Consideremos un ejemplo que es deliberadamente bastante frívolo. Supongamos que tras observar nuestra cultura concluimos que por lo común “las pelirrojas tienen mucho carácter y son por ello más excitables“. Aquí hay un juicio de desigualdad, la conclusión de que las pelirrojas, como grupo, tienden a diferir de la población que no tiene ese atributo, la de las mujeres no pelirrojas. Supongamos, entonces, que los sociólogos igualitaristas estudian el problema, y se encuentran con que en efecto las pelirrojas sí que tienden a ser más excitables que las que no lo son en una medida que es estadísticamente significativa. Pero en vez de admitir la posibilidad de que exista algún tipo de diferencia biológica, los igualitarios se apresurarán a añadir que la responsable de este fenómeno es la “cultura”: el “estereotipo” generalmente aceptado de que las pelirrojas son excitables se habría inculcado a cada niña pelirroja desde temprana edad, y ella simplemente habría interiorizado esos juicios y actuaría en la forma que la sociedad espera de ella. En síntesis, la cultura predominante en el mundo de los no pelirrojos habría “lavado el cerebro” de las niñas pelirrojas.

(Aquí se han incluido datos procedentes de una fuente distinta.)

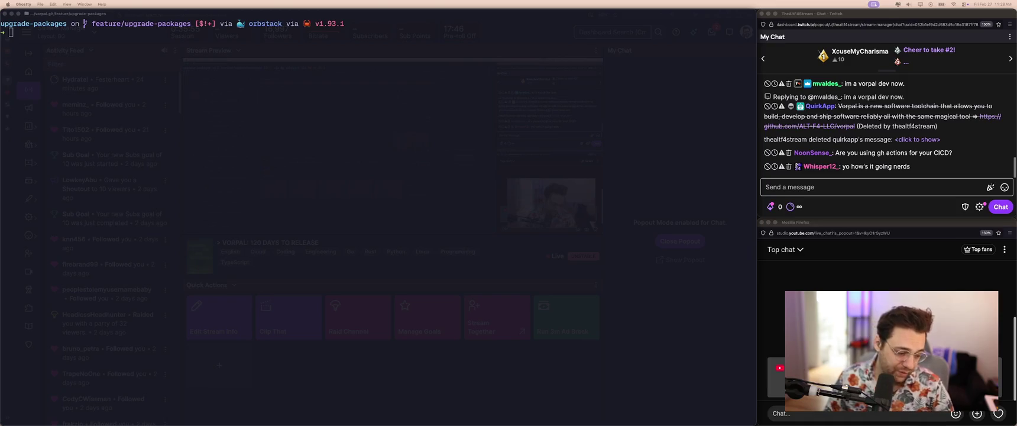
# Start lazygit with the lg command in the upgrade-packages terminal.
pyautogui.click(715, 267)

Sin negar la posibilidad de que un proceso de ese tipo pueda ocurrir, esta queja tan habitual parece decididamente poco probable si la analizamos racionalmente. El espantajo de la cultura que agitan los defensores del igualitarismo supone implícitamente que la “cultura” procede de algún sitio y se va depositando al azar, sin ninguna referencia a los hechos sociales. La idea de que “las pelirrojas son fuertes de carácter” no es algo que surja de la nada, no dimana de un mandamiento divino ¿De dónde surgió entonces esa idea y cómo es que se extendió hasta convertirse en una idea generalmente aceptada? Uno de los mecanismos favoritos de los igualitarios es atribuir todas las características diferenciadoras que identifican a los miembros de un grupo a oscuros impulsos psicológicos. El público tendría una necesidad psicológica de acusar a algún grupo social de excitabilidad y las pelirrojas se convirtieron en el chivo expiatorio. Pero ¿Por qué eligieron a las pelirrojas? ¿Por qué no a las rubias o a las morenas? Una horrible sospecha comienza a hacerse visible: quizás las pelirrojas fueron señaladas porque eran y son de hecho más excitables y, por tanto, los “estereotipos” sociales son simplemente una general constatación de hechos de la realidad. Sin duda esta explicación se ajusta mucho más a los datos y a los procesos en acción y es además una explicación mucho más simple. Considerada objetivamente, parece que es una explicación mucho más razonable que la idea de que sea la cultura el coco al que arbitrariamente hay que atribuírselo. De ser esto así, podríamos concluir que las pelirrojas son biológicamente más excitables y que la propaganda de los igualitaristas dirigida contra ellas instándolas a ser menos excitables constituye un intento de inducir a las pelirrojas a actuar de una forma contraria a su naturaleza; por lo tanto, es esa propaganda lo que puede calificarse con más propiedad de “lavado de cerebro”.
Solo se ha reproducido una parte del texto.